MINNESOTA UNITED | ANALYSIS
Plenty of coaches, in MLS and beyond, are convinced that there’s a single way that’s the best way to play soccer. Some will demand that players be acquired to fit the system; others will merely pound as many square pegs into round holes as are required to support the plan.
Through six weeks of Eric Ramsay’s tenure as Minnesota United coach, it’s become clear that the Loons are not going to have a single system, at least not in terms of always playing the same formation. In Saturday’s 2-1 home victory against Sporting Kansas City, they again featured five defenders, as they did the previous week — but up front, they tried something different, then switched things at halftime.
“I’ve said all along that we’ll be a team that — works within principles, and then we’ll be pragmatic and flexible when it comes to shape,” said Ramsay. “I think there’s a couple of starting points there — number one, who’s available and who’s in form? And then once you work that out, what are their individual strengths?”
Fitting the plan to the players available makes intuitive sense, but it does require added flexibility from the players — not only to play different systems from week to week, but in being ready to change as often as the coach does.
The most obvious requirement from the players’ side is the versatility to play different positions. Over the past three weeks, Robin Lod has played in a two-man midfield, a three-man midfield and as a right wing.

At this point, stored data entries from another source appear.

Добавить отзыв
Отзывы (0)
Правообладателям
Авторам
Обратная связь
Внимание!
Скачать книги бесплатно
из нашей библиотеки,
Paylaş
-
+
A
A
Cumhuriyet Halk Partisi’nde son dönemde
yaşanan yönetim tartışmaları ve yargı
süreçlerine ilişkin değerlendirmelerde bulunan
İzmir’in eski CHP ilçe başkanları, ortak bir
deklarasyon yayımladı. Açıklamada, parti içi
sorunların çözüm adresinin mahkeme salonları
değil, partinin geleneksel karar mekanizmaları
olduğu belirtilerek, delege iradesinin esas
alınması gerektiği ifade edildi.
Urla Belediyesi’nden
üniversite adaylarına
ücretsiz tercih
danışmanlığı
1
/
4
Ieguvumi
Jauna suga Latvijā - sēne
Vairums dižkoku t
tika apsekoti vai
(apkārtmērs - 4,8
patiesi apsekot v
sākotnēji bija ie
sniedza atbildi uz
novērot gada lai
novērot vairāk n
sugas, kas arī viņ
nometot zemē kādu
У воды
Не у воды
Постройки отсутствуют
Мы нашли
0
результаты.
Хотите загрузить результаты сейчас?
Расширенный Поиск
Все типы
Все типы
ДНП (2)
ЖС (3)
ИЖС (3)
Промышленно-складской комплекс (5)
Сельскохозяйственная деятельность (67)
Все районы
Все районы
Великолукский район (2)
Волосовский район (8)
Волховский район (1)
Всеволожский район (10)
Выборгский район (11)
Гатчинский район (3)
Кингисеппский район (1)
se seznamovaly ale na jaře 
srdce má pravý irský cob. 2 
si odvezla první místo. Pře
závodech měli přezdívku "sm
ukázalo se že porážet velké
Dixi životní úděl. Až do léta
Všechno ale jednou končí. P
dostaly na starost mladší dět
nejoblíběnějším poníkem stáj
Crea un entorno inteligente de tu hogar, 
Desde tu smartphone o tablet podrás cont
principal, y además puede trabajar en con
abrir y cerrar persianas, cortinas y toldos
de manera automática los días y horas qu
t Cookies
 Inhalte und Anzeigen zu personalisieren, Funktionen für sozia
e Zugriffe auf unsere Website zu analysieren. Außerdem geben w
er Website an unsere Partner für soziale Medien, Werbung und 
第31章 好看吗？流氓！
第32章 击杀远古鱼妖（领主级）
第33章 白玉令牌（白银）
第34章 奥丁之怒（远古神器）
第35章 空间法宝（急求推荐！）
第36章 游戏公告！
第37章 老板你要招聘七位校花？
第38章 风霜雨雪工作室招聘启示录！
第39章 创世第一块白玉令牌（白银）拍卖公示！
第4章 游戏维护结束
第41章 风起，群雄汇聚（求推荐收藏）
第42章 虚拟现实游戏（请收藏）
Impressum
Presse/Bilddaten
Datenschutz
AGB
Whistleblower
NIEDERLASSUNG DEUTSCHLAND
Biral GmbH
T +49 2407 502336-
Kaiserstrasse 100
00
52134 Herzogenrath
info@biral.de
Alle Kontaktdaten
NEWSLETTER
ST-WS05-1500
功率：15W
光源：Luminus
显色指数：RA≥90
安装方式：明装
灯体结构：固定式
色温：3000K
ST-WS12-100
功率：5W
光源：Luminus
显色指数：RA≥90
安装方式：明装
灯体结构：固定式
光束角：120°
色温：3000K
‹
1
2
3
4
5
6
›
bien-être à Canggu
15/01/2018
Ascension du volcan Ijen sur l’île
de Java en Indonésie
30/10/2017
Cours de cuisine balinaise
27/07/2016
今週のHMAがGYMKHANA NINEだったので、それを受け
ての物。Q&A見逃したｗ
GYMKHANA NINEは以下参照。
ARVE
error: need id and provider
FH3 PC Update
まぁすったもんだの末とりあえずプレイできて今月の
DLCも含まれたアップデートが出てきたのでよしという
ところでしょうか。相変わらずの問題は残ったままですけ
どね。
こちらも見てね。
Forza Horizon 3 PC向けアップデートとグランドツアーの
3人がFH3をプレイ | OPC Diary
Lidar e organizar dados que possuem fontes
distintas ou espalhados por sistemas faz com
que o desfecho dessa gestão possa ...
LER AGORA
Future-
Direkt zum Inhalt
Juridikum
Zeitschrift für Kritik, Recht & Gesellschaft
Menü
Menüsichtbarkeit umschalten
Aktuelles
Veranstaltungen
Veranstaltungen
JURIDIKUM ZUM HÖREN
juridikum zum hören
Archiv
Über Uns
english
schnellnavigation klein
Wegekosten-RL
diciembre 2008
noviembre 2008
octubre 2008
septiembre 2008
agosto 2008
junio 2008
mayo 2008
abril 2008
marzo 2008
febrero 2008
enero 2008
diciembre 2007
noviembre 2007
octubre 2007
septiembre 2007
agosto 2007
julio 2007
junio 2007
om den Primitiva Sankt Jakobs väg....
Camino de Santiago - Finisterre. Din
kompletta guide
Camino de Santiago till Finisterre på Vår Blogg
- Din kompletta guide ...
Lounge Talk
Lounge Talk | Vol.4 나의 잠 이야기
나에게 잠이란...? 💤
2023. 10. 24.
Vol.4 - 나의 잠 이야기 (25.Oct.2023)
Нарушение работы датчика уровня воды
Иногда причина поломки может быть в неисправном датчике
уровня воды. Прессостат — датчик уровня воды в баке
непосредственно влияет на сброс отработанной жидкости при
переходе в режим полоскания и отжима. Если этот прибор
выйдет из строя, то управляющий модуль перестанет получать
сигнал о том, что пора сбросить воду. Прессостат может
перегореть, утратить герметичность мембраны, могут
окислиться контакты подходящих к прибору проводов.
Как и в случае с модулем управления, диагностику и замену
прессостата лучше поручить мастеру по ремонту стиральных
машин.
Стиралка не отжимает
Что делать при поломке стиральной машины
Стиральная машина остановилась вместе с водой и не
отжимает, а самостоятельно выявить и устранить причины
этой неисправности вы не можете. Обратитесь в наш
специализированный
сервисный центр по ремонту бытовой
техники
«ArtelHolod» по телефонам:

Kervin Arriaga may be a midfielder by trade, but Ramsay saw him — at 6-foot-3 and with a midfielder’s skills on the ball — as the perfect candidate to play as the right-sided center back, in a back three. Arriaga has played 90 minutes there, two weeks in a row.
Second, though, is a type of mental flexibility from his players. Traditionally in soccer, the idea of being substituted at halftime has generally been seen as an embarrassment, an acknowledgement that a player was so terrible that the coach had no other choice. It’s been seen as the soccer equivalent of removing a baseball player in the middle of a defensive inning.